Los Angeles Clippers owner Donald Sterling’s mental incapacity is caused by Alzheimer’s disease, according to TMZ.
TMZ quotes sources close to the Sterling family who confessed that Sterling underwent an examination earlier in May by two well-known neurologists, who conducted a CT scan and a PET scan on his brain. Both doctors agreed that Sterling is suffering from Alzheimer’s disease, and also asserted he may have had the disease for up to five years. The doctors concluded that Sterling’s mental capacity was limited enough that he was in no shape to run the business of owning the Clippers.
The same sources also informed TMZ that the trust agreement that governs the family’s ownership of the Clippers asserts that if two qualified doctors believe that either Donald or Shelly displays “an inability to conduct business affairs in a reasonable and normal manner,” they must be barred from running the team. Thus, the doctors’ diagnoses could have barred Sterling from operating the team, even before it was sold for $2 billion to former Microsoft executive Steve Ballmer by Shelly Sterling.

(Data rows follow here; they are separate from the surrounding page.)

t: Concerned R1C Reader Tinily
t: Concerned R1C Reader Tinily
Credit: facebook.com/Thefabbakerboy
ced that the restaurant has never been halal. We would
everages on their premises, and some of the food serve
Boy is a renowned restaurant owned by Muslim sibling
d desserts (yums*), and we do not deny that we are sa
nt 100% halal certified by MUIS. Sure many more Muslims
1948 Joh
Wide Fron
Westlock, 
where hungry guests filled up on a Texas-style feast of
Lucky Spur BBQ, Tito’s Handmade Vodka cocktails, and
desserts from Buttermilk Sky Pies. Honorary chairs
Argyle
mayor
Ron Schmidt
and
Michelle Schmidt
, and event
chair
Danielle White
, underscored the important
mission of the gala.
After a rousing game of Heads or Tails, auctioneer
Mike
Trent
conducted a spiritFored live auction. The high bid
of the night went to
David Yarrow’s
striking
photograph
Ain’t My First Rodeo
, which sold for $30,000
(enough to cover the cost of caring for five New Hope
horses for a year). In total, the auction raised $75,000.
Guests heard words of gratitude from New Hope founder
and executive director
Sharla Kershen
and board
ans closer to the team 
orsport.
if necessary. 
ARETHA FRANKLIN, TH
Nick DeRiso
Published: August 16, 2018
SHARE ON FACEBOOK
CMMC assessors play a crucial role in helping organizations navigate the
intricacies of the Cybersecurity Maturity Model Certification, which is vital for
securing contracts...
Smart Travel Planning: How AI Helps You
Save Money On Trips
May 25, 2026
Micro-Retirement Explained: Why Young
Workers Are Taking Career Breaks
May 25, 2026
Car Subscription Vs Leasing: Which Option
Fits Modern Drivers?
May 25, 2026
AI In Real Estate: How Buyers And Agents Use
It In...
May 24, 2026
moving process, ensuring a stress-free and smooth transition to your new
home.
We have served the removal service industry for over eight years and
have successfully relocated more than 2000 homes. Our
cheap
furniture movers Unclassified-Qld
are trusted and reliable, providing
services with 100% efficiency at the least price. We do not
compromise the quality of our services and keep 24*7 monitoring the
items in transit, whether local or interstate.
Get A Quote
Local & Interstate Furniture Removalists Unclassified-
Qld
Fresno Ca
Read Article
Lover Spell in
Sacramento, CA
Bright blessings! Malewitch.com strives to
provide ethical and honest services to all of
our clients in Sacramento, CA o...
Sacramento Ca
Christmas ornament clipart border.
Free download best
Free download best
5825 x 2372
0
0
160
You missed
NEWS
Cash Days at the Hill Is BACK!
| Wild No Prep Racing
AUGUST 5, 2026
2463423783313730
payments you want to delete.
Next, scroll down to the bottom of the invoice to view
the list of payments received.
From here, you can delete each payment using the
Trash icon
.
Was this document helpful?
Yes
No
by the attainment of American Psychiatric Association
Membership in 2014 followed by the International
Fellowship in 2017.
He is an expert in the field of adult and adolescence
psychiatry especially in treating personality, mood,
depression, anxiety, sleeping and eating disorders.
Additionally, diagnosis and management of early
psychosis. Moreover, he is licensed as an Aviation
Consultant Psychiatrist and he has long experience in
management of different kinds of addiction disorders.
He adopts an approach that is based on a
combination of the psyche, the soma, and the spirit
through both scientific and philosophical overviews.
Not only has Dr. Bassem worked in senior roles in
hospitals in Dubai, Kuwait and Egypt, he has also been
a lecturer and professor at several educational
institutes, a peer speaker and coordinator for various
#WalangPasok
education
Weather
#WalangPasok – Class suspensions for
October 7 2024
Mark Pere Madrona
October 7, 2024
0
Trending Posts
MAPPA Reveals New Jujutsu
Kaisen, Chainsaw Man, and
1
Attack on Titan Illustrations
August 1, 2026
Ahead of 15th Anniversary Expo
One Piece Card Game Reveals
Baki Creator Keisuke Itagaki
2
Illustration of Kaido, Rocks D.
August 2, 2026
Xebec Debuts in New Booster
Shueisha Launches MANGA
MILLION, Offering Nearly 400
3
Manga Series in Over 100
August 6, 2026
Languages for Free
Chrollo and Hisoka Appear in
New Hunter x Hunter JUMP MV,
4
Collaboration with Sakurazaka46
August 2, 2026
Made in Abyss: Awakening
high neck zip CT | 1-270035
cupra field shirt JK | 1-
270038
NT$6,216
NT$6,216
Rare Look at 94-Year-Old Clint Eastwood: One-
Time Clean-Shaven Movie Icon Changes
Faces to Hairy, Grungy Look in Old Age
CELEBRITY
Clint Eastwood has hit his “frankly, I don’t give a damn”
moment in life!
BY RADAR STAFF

TMZ reports that Sterling does have the power to appeal the doctors’ conclusions, and if he does not, the team will not be his to run. But if Sterling wants to invalidate the letter he wrote to NBA commissioner Adam Silver on May 22 giving control of the Clippers to his wife, saying he was mentally incapacitated because of his Alzheimer’s, the trust agreement may force him out anyway.